Mais do que uma aliança entre os indivíduos para poder formar a civilização, o que Elias (1993) fala é que esta civilização simplesmente ocorreu, sem nenhuma divindade ou intenção superior que a orientasse para isto, e que aspectos como o domínio da violência física, bem como o controle das emoções e sentimentos, foram fundamentais desde seus alicerces, e que também continua a perpassar durante sua história. Embora na história humana comportamentos considerados selvagens, e por isso mais violentos, tenham mudado para outros mais “civilizados”, a violência física, e a ameaça de que dela emana, continua exercendo influência decisiva na vida das pessoas, estejam elas conscientes disto ou não.

O exemplo mais claro que Elias (1993) traz disto é o caso da transformação da nobreza, que a princípio era uma classe de cavaleiros, em cortesãos. Nos tempos em que eram guerreiros, onde seu cotidiano era repleto de batalhas, a moderação de seus afetos era inútil e nula. Se vitoriosos, tinham uma satisfação sem limites do prazer à custa das mulheres que desejasse, ou na destruição ou tortura de quem lhe fosse inconveniente. Mas se fossem derrotados, eram alvos de toda violência daqueles que os derrotaram, sofrendo injúrias e agressões iguais ou piores do que eles próprios fariam. Isto nos faz retornar à problemática discutida por Agamben do sobrevivente. A lógica contemporânea herdada do nazismo em relação à aceitação,

mesmo num estado de direitos e entre cidadãos, da existência do homo sacer é: maior que qualquer empatia que eu possa ter com a destruição do outro, o fato disto não estar acontecendo comigo me deixa não apenas sem agir, mas traz também uma alegria.

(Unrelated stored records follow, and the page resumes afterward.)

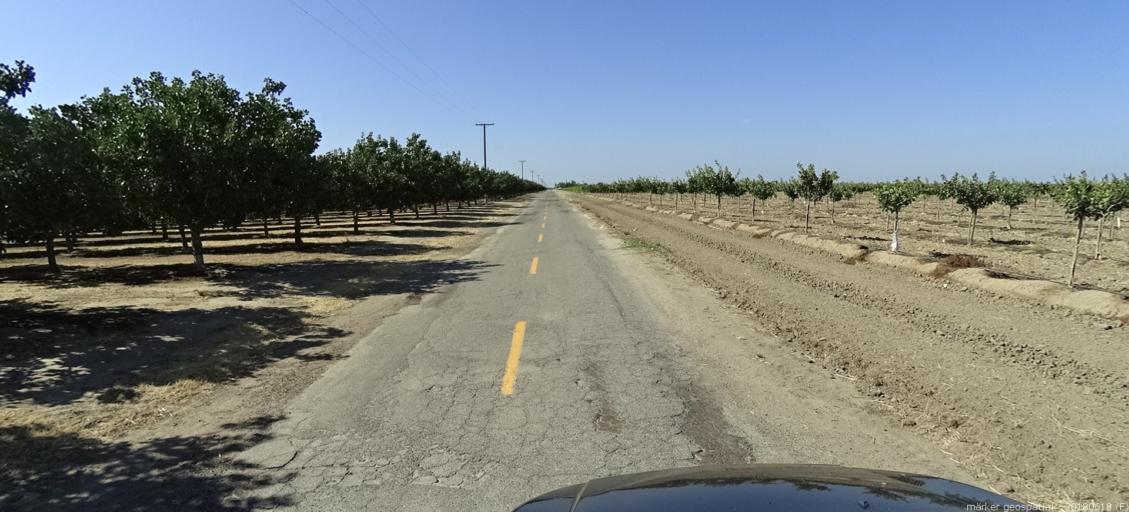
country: US
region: California
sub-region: Madera County
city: Parkwood
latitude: 36.8926
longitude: -120.1558
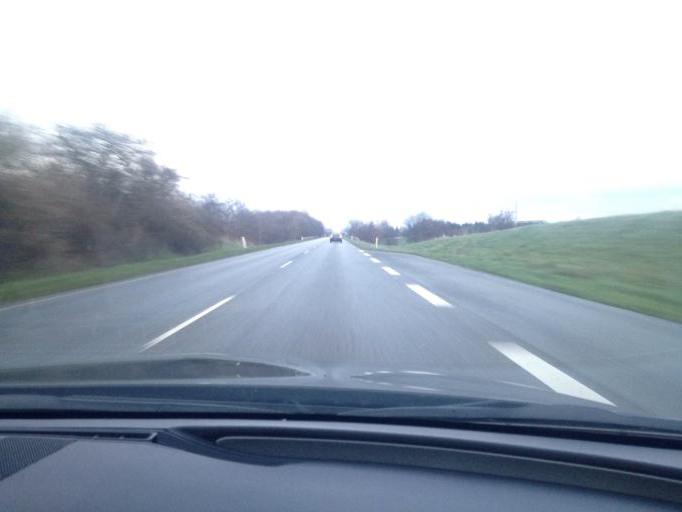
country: DK
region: South Denmark
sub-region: Kolding Kommune
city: Kolding
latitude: 55.5590
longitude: 9.4890
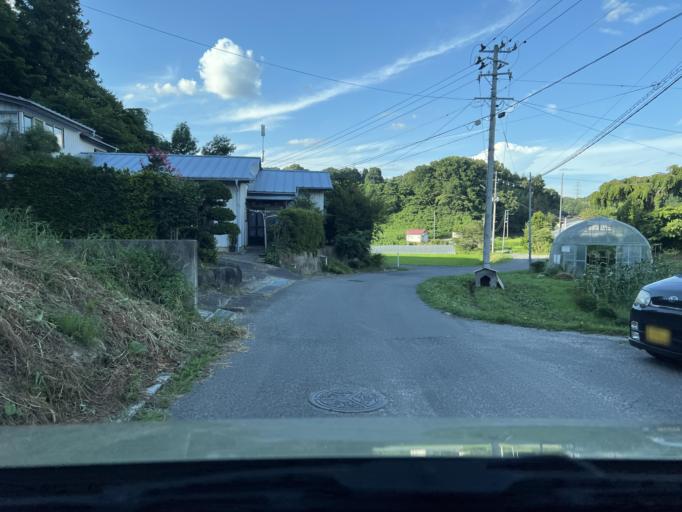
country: JP
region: Fukushima
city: Miharu
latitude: 37.4272
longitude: 140.4409
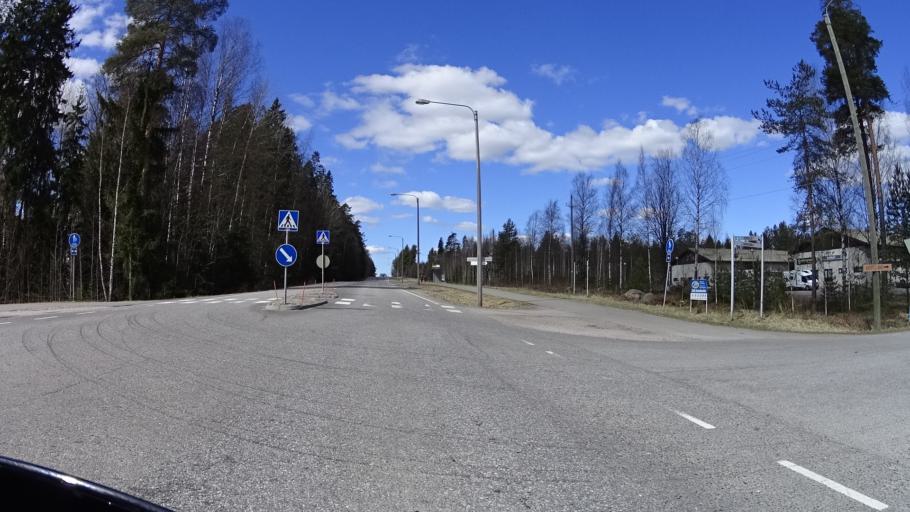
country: FI
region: Uusimaa
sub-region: Helsinki
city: Kirkkonummi
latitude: 60.2676
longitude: 24.4584
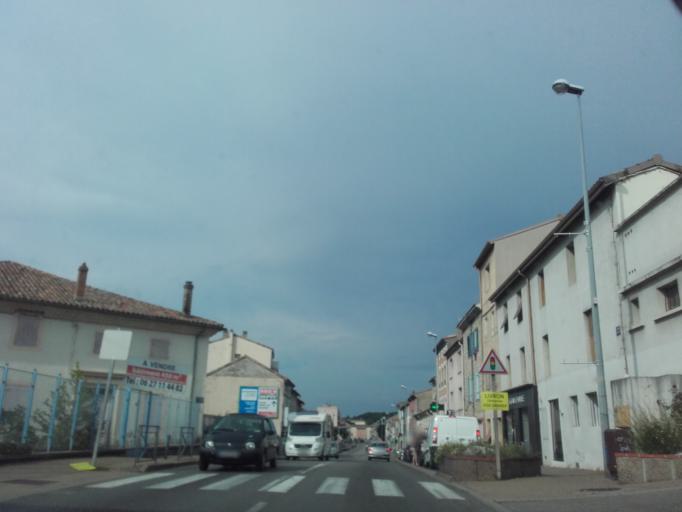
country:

Assim, Basaglia e Elias demonstram como o controle de pessoas e de grupos se dá através da violência que está sempre presente nas relações sociais, bem como na civilização como um todo. Seja através da nítida violência das batalhas e guerras, seja da violência embutida nos comportamentos justificados de algumas instituições, seja no próprio autocontrole, que em alguns casos é uma violência aplicada a si mesmo.

Discutir como o controle social e a violência se encontram em todas as relações sociais e como a imagem do eu é também forma deste controle, nos dá base para poder discutir como, nas sociedades contemporâneas pode-se falar de um domínio da imagem. Domínio este que se apresenta no maciço investimento financeiro e afetivo na imagem da mercadoria (publicidade), na imagem do eu (narcisismo), ou mesmo na imagem das outras pessoas (corpo-mercadoria).